I'm not sure whether art has really offered me any answers to these questions, but it has provided an alternative space where these topics might become a little less relevant.

How do you see the connection between music and science and what can these two fields reveal about each other? 

Music can be informed by science, yet science can never fully explain music.

Creativity can reach many different corners of our lives. Do you feel as though writing or performing a piece of music is inherently different from something like making a great cup of coffee? What do you express through music that you couldn't or wouldn't in more 'mundane' tasks?

Honestly, on most days there is nothing magical about making music (or in better words: the preparation for music to arrive). It’s pretty much a continuation of everyday activities for me.

But every now and then, when music really appears (which is not that often), in concerts or in solitude – as a spectator or as a performer, it can evoke alternate states of mind that are transcendent from day-to-day life.

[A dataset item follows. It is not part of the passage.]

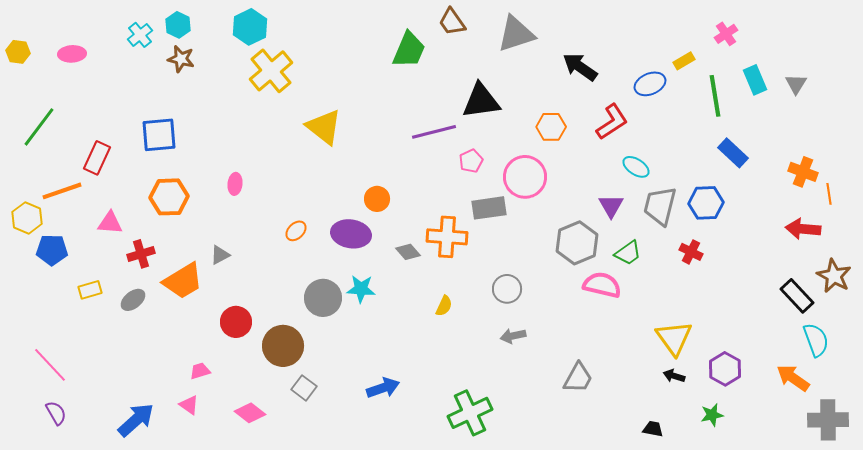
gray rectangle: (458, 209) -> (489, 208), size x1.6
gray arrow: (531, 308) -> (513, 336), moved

Those experiences can be very transformative, but I can count the times they occurred on two hands.

Music is vibration in the air, captured by our eardrums. From your perspective as a creator and listener, do you have an explanation how it is able to transmit such diverse and potentially deep messages?

For me, true listening is not the attempt to receive a message but to be entirely immersed in a given sonority, in other words “to be in the world”.

Sound is resonance, not merely in the space but also in our bodies, making listening inherently an approach to the self. This could serve as an explanation for the deeper meaning we often obtain from it.